With solution #4 in hand, we went a little further and added another layer of usability to the portfolio. We established a tagging system where we would categorize each portfolio piece as a certain type. For example, some sites contain e-commerce capability, others are corporate, others were for non-profits. We added 8 tags to begin with although that list can dynamically expand using the power of WordPress. Clicking any of the tags on the portfolio page serves an asynchronous call to the server for pieces that match that tag. It is then put on the same infinite scroll setup allowing a user to easily and seamlessly drill down to content they wanted to view.

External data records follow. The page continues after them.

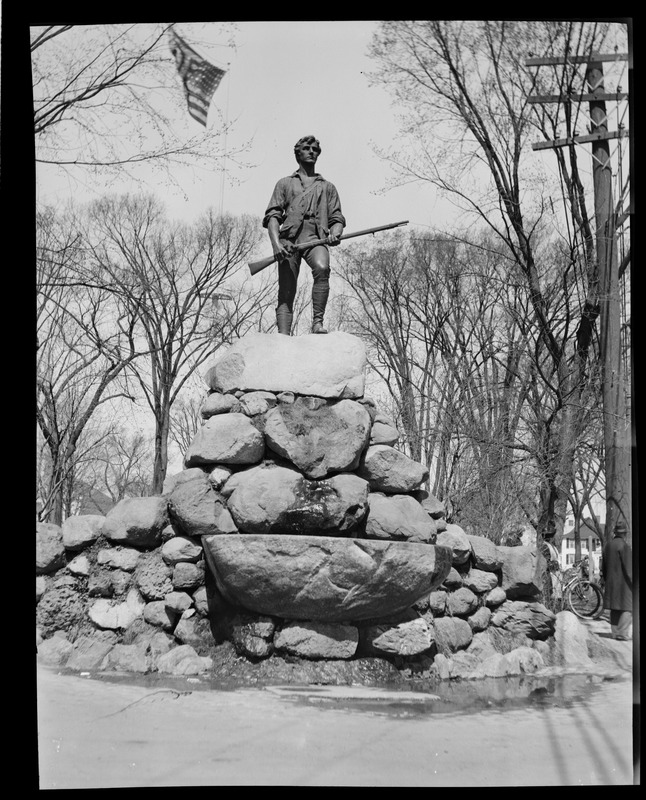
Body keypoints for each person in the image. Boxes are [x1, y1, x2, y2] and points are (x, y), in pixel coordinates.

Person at [263, 135, 346, 336]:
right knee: (287, 289)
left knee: (322, 267)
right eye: (307, 148)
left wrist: (335, 233)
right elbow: (273, 216)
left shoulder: (327, 187)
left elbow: (337, 218)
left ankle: (317, 322)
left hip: (315, 238)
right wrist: (276, 245)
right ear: (297, 153)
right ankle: (283, 333)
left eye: (315, 149)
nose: (311, 152)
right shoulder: (284, 183)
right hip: (289, 242)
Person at [601, 519, 633, 640]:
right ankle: (622, 633)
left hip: (611, 583)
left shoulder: (608, 546)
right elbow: (629, 570)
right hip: (624, 585)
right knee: (628, 607)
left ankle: (614, 633)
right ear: (625, 533)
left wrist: (606, 579)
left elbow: (604, 567)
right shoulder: (624, 546)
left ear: (615, 532)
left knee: (614, 607)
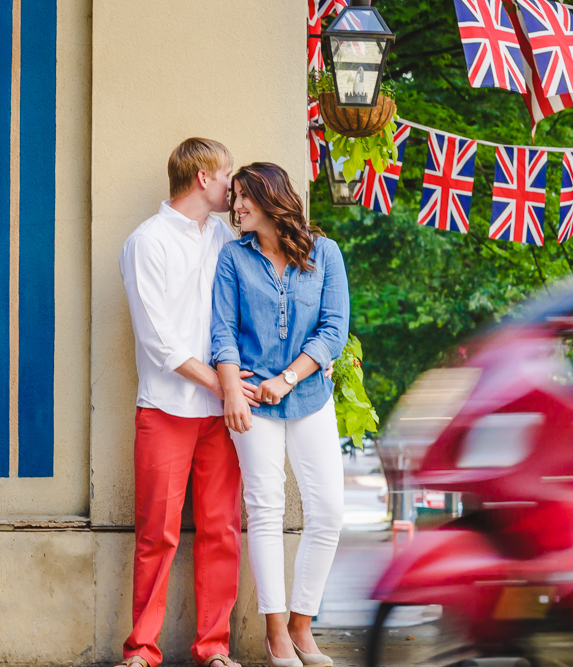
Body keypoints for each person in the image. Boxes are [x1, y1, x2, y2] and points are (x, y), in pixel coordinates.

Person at [118, 138, 259, 667]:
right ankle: (141, 650)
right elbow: (160, 341)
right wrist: (224, 385)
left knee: (222, 530)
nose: (233, 186)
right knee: (157, 533)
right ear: (202, 178)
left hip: (222, 414)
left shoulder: (226, 237)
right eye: (227, 175)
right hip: (165, 409)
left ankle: (214, 648)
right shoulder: (146, 242)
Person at [211, 162, 349, 667]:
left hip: (309, 396)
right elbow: (222, 331)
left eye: (246, 197)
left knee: (329, 510)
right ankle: (275, 634)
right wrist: (232, 388)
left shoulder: (325, 252)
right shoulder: (233, 257)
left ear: (273, 197)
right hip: (251, 400)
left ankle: (301, 624)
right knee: (265, 509)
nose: (238, 206)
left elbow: (334, 329)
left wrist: (287, 378)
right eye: (235, 198)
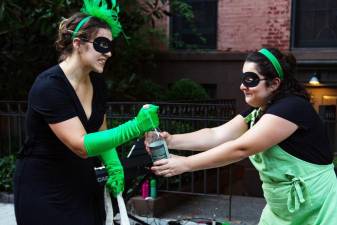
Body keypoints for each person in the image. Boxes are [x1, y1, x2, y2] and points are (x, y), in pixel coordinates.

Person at [150, 48, 337, 224]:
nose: (242, 86)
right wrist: (171, 140)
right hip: (283, 210)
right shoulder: (258, 112)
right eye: (242, 78)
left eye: (250, 79)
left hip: (319, 207)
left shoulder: (293, 108)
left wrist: (185, 164)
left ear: (274, 83)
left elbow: (241, 148)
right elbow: (216, 135)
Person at [13, 0, 159, 225]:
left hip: (82, 182)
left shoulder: (97, 83)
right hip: (45, 187)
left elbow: (101, 127)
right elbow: (81, 145)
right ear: (78, 43)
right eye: (102, 44)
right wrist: (136, 127)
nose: (109, 53)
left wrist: (113, 164)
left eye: (110, 46)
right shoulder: (49, 87)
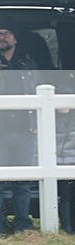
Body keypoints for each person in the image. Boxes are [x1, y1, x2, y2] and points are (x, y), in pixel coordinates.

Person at [0, 20, 39, 235]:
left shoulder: (27, 63)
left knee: (22, 183)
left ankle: (23, 225)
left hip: (25, 130)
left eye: (6, 34)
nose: (2, 37)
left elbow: (37, 91)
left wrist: (34, 124)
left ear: (15, 39)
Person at [55, 84, 75, 234]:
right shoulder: (50, 118)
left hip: (72, 161)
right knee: (65, 196)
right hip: (60, 163)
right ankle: (67, 229)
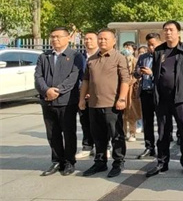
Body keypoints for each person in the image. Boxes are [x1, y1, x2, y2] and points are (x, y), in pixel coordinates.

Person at [146, 21, 183, 178]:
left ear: (178, 32)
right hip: (162, 99)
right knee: (163, 132)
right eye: (165, 30)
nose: (168, 32)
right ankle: (162, 163)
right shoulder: (159, 51)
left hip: (181, 98)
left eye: (171, 30)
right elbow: (156, 72)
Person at [79, 29, 130, 178]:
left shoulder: (119, 57)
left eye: (105, 39)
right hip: (94, 104)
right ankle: (100, 162)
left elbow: (125, 80)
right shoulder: (91, 59)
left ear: (114, 41)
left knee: (116, 136)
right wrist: (82, 99)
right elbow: (86, 81)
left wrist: (122, 98)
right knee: (98, 136)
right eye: (100, 39)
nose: (102, 41)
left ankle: (118, 162)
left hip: (112, 104)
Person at [34, 27, 83, 176]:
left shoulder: (75, 56)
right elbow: (38, 77)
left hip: (67, 101)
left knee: (68, 133)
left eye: (58, 36)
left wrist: (57, 91)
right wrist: (46, 91)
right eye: (53, 37)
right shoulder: (44, 56)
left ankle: (69, 161)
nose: (55, 39)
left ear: (68, 38)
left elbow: (74, 77)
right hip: (47, 101)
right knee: (52, 133)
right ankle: (57, 160)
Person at [135, 33, 161, 159]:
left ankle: (162, 147)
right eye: (148, 45)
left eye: (153, 45)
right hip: (145, 92)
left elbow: (166, 76)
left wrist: (152, 73)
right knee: (147, 121)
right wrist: (139, 72)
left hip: (159, 93)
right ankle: (149, 147)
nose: (151, 47)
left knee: (162, 121)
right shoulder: (143, 57)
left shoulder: (163, 57)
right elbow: (135, 73)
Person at [75, 31, 99, 159]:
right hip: (82, 95)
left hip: (99, 95)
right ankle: (87, 146)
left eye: (91, 39)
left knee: (100, 123)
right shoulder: (79, 57)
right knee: (85, 122)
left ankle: (104, 147)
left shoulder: (102, 55)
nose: (88, 41)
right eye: (86, 39)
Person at [121, 41, 142, 142]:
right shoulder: (120, 60)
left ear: (133, 50)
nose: (126, 50)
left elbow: (138, 75)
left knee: (132, 112)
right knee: (122, 113)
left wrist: (131, 81)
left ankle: (132, 133)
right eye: (125, 47)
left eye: (129, 48)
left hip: (132, 89)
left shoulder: (136, 61)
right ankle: (123, 132)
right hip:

We added Google Analytics Event Tracking to each of the buttons. An event is fired each time a user clicks one of those buttons and is logged within Google Analytics. This allows us to have dynamic information coming in about which portfolio categories were viewed most often and by who. Perhaps this stat is ultimately meaningless, but that information does give us a small glimpse into the minds of our users and the market as a whole. 

Wrapping up

Website owners should actively examine their most important properties on their website. Important can mean a few different things. They could be important to your users determined by the percentage of which they view certain pages over others. They could be important to your sales process – checkout screens for example. You should examine each of your important properties a few times a year at a minimum to be sure that the usability is there to successfully convert anonymous traffic into customers or followers.